* What you are asked to do:
Your result should be the lines holding the word "destaque", copied from the entries below.

* Exercise materials:
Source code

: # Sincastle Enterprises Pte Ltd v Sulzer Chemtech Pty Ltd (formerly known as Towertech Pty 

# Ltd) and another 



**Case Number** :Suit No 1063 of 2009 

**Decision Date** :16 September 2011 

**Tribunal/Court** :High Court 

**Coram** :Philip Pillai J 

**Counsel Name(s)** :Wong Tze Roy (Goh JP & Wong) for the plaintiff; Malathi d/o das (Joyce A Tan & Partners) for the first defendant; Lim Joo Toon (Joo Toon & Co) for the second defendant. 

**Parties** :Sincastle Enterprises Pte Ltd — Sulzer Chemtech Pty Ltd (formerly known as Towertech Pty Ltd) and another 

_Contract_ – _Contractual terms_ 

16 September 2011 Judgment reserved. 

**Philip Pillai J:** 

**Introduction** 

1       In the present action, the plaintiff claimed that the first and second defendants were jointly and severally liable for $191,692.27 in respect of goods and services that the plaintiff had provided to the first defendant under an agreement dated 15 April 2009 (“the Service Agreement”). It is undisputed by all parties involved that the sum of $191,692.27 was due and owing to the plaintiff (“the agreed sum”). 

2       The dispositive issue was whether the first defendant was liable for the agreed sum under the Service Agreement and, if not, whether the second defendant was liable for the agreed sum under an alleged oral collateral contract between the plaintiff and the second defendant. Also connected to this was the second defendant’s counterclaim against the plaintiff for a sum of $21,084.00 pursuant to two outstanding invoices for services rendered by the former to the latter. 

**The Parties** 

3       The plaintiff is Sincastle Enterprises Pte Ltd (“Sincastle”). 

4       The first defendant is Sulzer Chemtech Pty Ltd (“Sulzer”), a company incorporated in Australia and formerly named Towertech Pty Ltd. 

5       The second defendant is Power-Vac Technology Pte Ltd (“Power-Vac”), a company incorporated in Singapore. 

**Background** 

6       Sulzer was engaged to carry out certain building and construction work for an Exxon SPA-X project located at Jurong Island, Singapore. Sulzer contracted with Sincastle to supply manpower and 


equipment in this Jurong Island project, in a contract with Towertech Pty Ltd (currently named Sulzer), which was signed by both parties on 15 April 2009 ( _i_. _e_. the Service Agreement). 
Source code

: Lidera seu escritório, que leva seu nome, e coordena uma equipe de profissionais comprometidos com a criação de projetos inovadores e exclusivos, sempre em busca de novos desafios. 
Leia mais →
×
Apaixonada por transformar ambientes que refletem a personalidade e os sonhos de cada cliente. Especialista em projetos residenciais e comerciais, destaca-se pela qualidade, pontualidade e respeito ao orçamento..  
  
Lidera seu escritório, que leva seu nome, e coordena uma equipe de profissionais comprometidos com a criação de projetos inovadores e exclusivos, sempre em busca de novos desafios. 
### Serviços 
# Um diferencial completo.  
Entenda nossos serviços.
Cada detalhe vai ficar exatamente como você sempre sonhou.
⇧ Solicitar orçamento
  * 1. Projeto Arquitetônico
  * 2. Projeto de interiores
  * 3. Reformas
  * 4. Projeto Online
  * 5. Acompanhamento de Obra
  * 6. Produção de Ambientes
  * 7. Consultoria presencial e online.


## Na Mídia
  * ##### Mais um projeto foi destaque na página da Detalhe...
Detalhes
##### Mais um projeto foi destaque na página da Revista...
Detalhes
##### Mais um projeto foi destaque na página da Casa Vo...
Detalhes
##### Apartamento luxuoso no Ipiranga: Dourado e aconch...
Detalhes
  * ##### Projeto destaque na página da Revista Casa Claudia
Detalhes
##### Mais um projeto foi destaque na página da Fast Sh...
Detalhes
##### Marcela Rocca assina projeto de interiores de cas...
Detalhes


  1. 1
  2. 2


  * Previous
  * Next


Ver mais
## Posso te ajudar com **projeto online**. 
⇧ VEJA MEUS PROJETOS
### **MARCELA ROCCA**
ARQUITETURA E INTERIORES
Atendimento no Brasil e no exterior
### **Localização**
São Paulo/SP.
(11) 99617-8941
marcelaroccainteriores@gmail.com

* Exercise result:
  * ##### Mais um projeto foi destaque na página da Detalhe...
##### Mais um projeto foi destaque na página da Revista...
##### Mais um projeto foi destaque na página da Casa Vo...
  * ##### Projeto destaque na página da Revista Casa Claudia
##### Mais um projeto foi destaque na página da Fast Sh...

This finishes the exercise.